Goal of the exercise:
Your copy must hold every line of the records word for word. It must hold no pictures.

====== Provided records

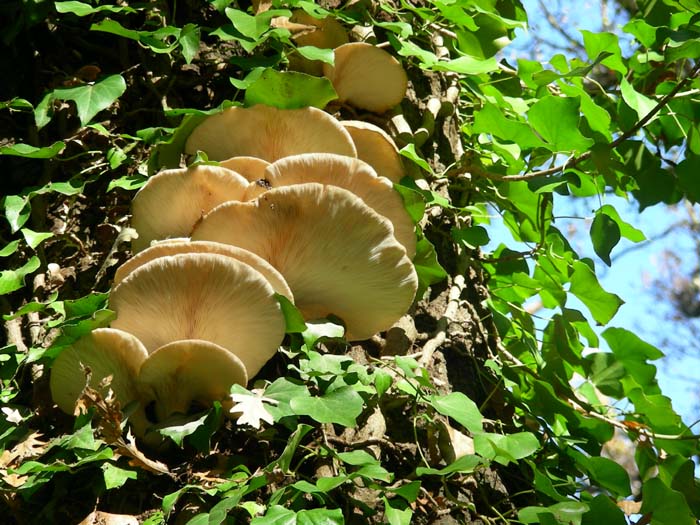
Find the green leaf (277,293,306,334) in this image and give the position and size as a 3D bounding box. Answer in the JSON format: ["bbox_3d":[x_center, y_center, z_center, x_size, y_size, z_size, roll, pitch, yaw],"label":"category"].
[{"bbox_3d":[-0.052,0.043,2.500,0.033,0.035,0.007,-17,-5,-13],"label":"green leaf"}]

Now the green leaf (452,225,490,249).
[{"bbox_3d":[0.102,-0.022,2.520,0.032,0.013,0.022,0,-25,0],"label":"green leaf"}]

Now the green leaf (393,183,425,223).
[{"bbox_3d":[0.045,-0.050,2.500,0.035,0.037,0.008,-17,-6,-19],"label":"green leaf"}]

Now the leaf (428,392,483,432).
[{"bbox_3d":[0.087,0.123,2.460,0.051,0.031,0.009,35,-36,8],"label":"leaf"}]

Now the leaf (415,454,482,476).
[{"bbox_3d":[0.086,0.179,2.640,0.058,0.015,0.035,0,-19,0],"label":"leaf"}]

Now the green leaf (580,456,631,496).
[{"bbox_3d":[0.211,0.177,2.470,0.042,0.028,0.024,0,-25,0],"label":"green leaf"}]

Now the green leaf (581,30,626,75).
[{"bbox_3d":[0.218,-0.181,2.580,0.038,0.034,0.018,0,-25,0],"label":"green leaf"}]

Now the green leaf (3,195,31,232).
[{"bbox_3d":[-0.281,-0.041,2.520,0.024,0.028,0.018,0,-25,0],"label":"green leaf"}]

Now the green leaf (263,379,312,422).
[{"bbox_3d":[-0.050,0.121,2.620,0.054,0.050,0.013,0,-32,0],"label":"green leaf"}]

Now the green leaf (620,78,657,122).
[{"bbox_3d":[0.241,-0.135,2.500,0.027,0.043,0.008,-30,-17,18],"label":"green leaf"}]

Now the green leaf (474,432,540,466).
[{"bbox_3d":[0.138,0.165,2.660,0.058,0.038,0.012,0,-49,0],"label":"green leaf"}]

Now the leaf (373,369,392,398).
[{"bbox_3d":[0.027,0.100,2.480,0.017,0.026,0.005,0,-20,0],"label":"leaf"}]

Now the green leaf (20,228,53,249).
[{"bbox_3d":[-0.263,-0.020,2.510,0.027,0.013,0.020,0,-25,0],"label":"green leaf"}]

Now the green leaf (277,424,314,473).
[{"bbox_3d":[-0.046,0.153,2.470,0.008,0.043,0.026,14,-8,36],"label":"green leaf"}]

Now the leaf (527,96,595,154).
[{"bbox_3d":[0.200,-0.130,2.840,0.064,0.056,0.014,0,-12,0],"label":"leaf"}]

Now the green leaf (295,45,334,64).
[{"bbox_3d":[-0.030,-0.175,2.520,0.035,0.024,0.008,0,-46,-12],"label":"green leaf"}]

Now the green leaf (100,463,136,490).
[{"bbox_3d":[-0.187,0.173,2.420,0.030,0.021,0.018,0,-25,0],"label":"green leaf"}]

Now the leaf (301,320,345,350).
[{"bbox_3d":[-0.022,0.059,2.430,0.037,0.019,0.021,0,-25,0],"label":"leaf"}]

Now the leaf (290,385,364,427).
[{"bbox_3d":[-0.018,0.117,2.460,0.061,0.043,0.011,-6,-40,-9],"label":"leaf"}]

============

Result of this exercise:
Find the green leaf (277,293,306,334) in this image and give the position and size as a 3D bounding box. Answer in the JSON format: ["bbox_3d":[x_center, y_center, z_center, x_size, y_size, z_size, roll, pitch, yaw],"label":"category"].
[{"bbox_3d":[-0.052,0.043,2.500,0.033,0.035,0.007,-17,-5,-13],"label":"green leaf"}]

Now the green leaf (452,225,490,249).
[{"bbox_3d":[0.102,-0.022,2.520,0.032,0.013,0.022,0,-25,0],"label":"green leaf"}]

Now the green leaf (393,183,425,223).
[{"bbox_3d":[0.045,-0.050,2.500,0.035,0.037,0.008,-17,-6,-19],"label":"green leaf"}]

Now the leaf (428,392,483,432).
[{"bbox_3d":[0.087,0.123,2.460,0.051,0.031,0.009,35,-36,8],"label":"leaf"}]

Now the leaf (415,454,482,476).
[{"bbox_3d":[0.086,0.179,2.640,0.058,0.015,0.035,0,-19,0],"label":"leaf"}]

Now the green leaf (580,456,631,496).
[{"bbox_3d":[0.211,0.177,2.470,0.042,0.028,0.024,0,-25,0],"label":"green leaf"}]

Now the green leaf (581,30,626,75).
[{"bbox_3d":[0.218,-0.181,2.580,0.038,0.034,0.018,0,-25,0],"label":"green leaf"}]

Now the green leaf (3,195,31,232).
[{"bbox_3d":[-0.281,-0.041,2.520,0.024,0.028,0.018,0,-25,0],"label":"green leaf"}]

Now the green leaf (263,379,312,422).
[{"bbox_3d":[-0.050,0.121,2.620,0.054,0.050,0.013,0,-32,0],"label":"green leaf"}]

Now the green leaf (620,78,657,122).
[{"bbox_3d":[0.241,-0.135,2.500,0.027,0.043,0.008,-30,-17,18],"label":"green leaf"}]

Now the green leaf (474,432,540,466).
[{"bbox_3d":[0.138,0.165,2.660,0.058,0.038,0.012,0,-49,0],"label":"green leaf"}]

Now the leaf (373,369,392,398).
[{"bbox_3d":[0.027,0.100,2.480,0.017,0.026,0.005,0,-20,0],"label":"leaf"}]

Now the green leaf (20,228,53,249).
[{"bbox_3d":[-0.263,-0.020,2.510,0.027,0.013,0.020,0,-25,0],"label":"green leaf"}]

Now the green leaf (277,424,314,473).
[{"bbox_3d":[-0.046,0.153,2.470,0.008,0.043,0.026,14,-8,36],"label":"green leaf"}]

Now the leaf (527,96,595,154).
[{"bbox_3d":[0.200,-0.130,2.840,0.064,0.056,0.014,0,-12,0],"label":"leaf"}]

Now the green leaf (295,45,334,64).
[{"bbox_3d":[-0.030,-0.175,2.520,0.035,0.024,0.008,0,-46,-12],"label":"green leaf"}]

Now the green leaf (100,463,136,490).
[{"bbox_3d":[-0.187,0.173,2.420,0.030,0.021,0.018,0,-25,0],"label":"green leaf"}]

Now the leaf (301,320,345,350).
[{"bbox_3d":[-0.022,0.059,2.430,0.037,0.019,0.021,0,-25,0],"label":"leaf"}]

Now the leaf (290,385,364,427).
[{"bbox_3d":[-0.018,0.117,2.460,0.061,0.043,0.011,-6,-40,-9],"label":"leaf"}]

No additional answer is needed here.